• What this task involves: From the lines below, extract each one that contains the word "Afrique".

Collected data:
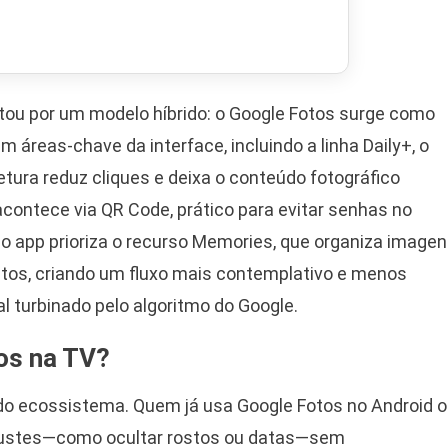
ou por um modelo híbrido: o Google Fotos surge como
 áreas-chave da interface, incluindo a linha Daily+, o
tura reduz cliques e deixa o conteúdo fotográfico
 acontece via QR Code, prático para evitar senhas no
 o app prioriza o recurso Memories, que organiza image
tos, criando um fluxo mais contemplativo e menos
al turbinado pelo algoritmo do Google.
os na TV?
 do ecossistema. Quem já usa Google Fotos no Android 
 ajustes—como ocultar rostos ou datas—sem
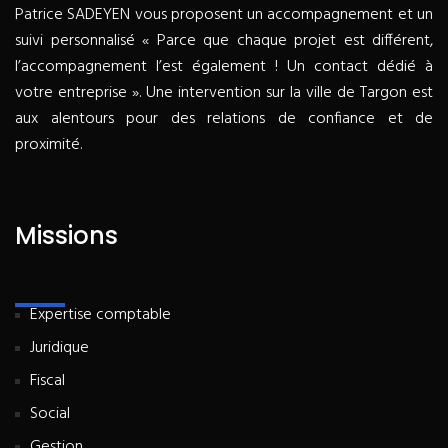
Patrice SADEYEN vous proposent un accompagnement et un
suivi personnalisé « Parce que chaque projet est différent,
l’accompagnement l’est également ! Un contact dédié à
votre entreprise ». Une intervention sur la ville de Targon est
aux alentours pour des relations de confiance et de
proximité.
Missions
Expertise comptable
Juridique
Fiscal
Social
Gestion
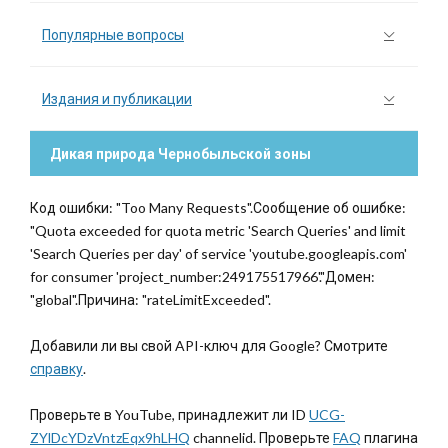
Популярные вопросы
Издания и публикации
Дикая природа Чернобыльской зоны
Код ошибки: "Too Many Requests".Сообщение об ошибке:
"Quota exceeded for quota metric 'Search Queries' and limit
'Search Queries per day' of service 'youtube.googleapis.com'
for consumer 'project_number:249175517966'."Домен:
"global".Причина: "rateLimitExceeded".
Добавили ли вы свой API-ключ для Google? Смотрите
справку
.
Проверьте в YouTube, принадлежит ли ID
UCG-
ZYlDcYDzVntzEqx9hLHQ
channelid. Проверьте
FAQ
плагина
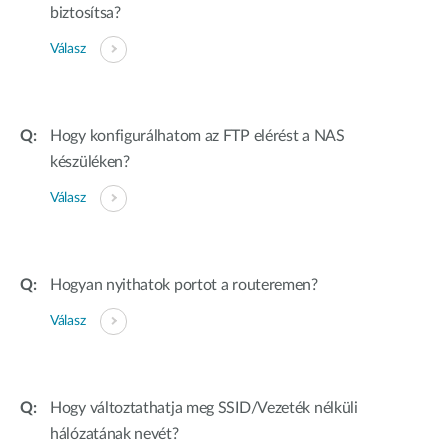
biztosítsa?
Válasz
Hogy konfigurálhatom az FTP elérést a NAS
készüléken?
Válasz
Hogyan nyithatok portot a routeremen?
Válasz
Hogy változtathatja meg SSID/Vezeték nélküli
hálózatának nevét?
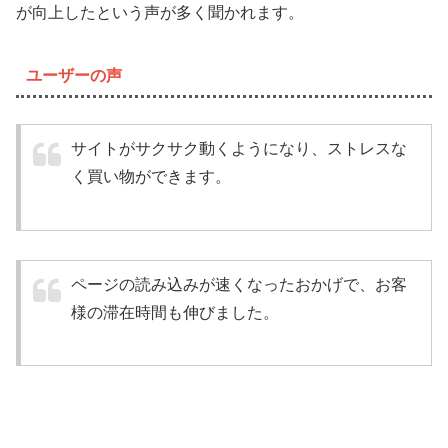
が向上したという声が多く聞かれます。
ユーザーの声
サイトがサクサク動くようになり、ストレスな
く買い物ができます。
ページの読み込みが速くなったおかげで、お客
様の滞在時間も伸びました。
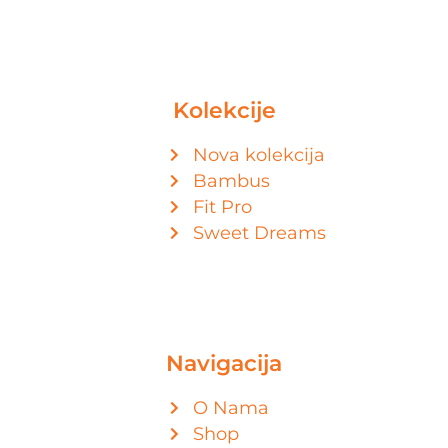
Kolekcije
Nova kolekcija
Bambus
Fit Pro
Sweet Dreams
Navigacija
O Nama
Shop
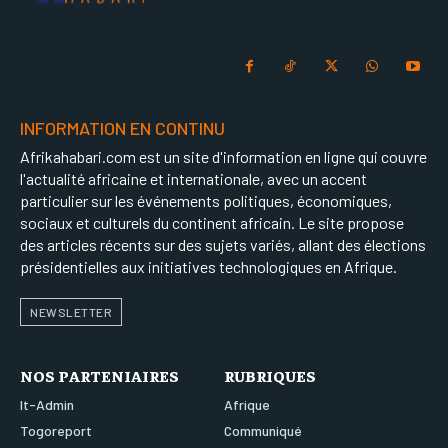
INFORMATION EN CONTINU
Afrikahabari.com est un site d'information en ligne qui couvre
l'actualité africaine et internationale, avec un accent
particulier sur les événements politiques, économiques,
sociaux et culturels du continent africain. Le site propose
des articles récents sur des sujets variés, allant des élections
présidentielles aux initiatives technologiques en Afrique.
NEWSLETTER
NOS PARTENIAIRES
RUBRIQUES
It-Admin
Afrique
Togoreport
Communiqué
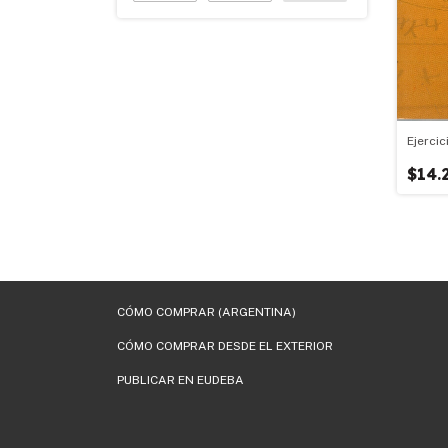
Ejercic
$14.
CÓMO COMPRAR (ARGENTINA)
CÓMO COMPRAR DESDE EL EXTERIOR
PUBLICAR EN EUDEBA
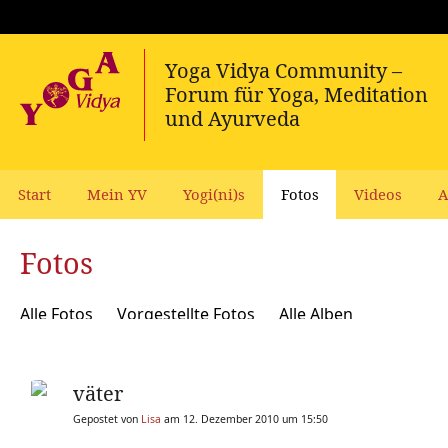
Start
Mein YV
Yogi(ni)s
Fotos
Videos
A
Fotos
Alle Fotos
Vorgestellte Fotos
Alle Alben
väter
Gepostet von
Lisa
am 12. Dezember 2010 um 15:50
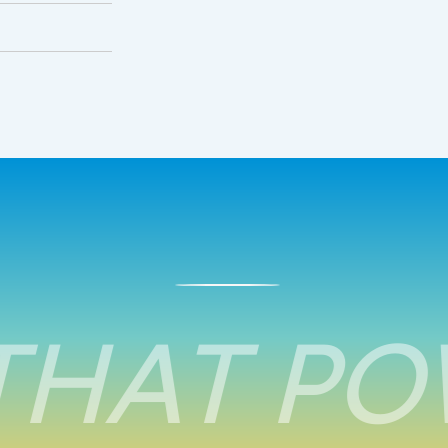
HAT POW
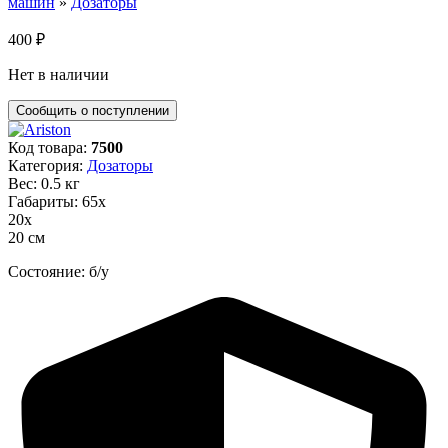
машин
»
Дозаторы
400
₽
Нет в наличии
Код товара:
7500
Категория:
Дозаторы
Вес: 0.5 кг
Габариты: 65х
20х
20 см
Состояние: б/у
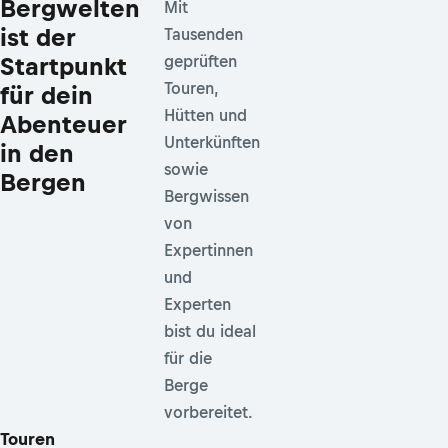
Bergwelten
Mit
ist der
Tausenden
Startpunkt
geprüften
Touren,
für dein
Hütten und
Abenteuer
Unterkünften
in den
sowie
Bergen
Bergwissen
von
Expertinnen
und
Experten
bist du ideal
für die
Berge
vorbereitet.
Touren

• Solution for this task:
présidentielles aux initiatives technologiques en Afrique.
Afrique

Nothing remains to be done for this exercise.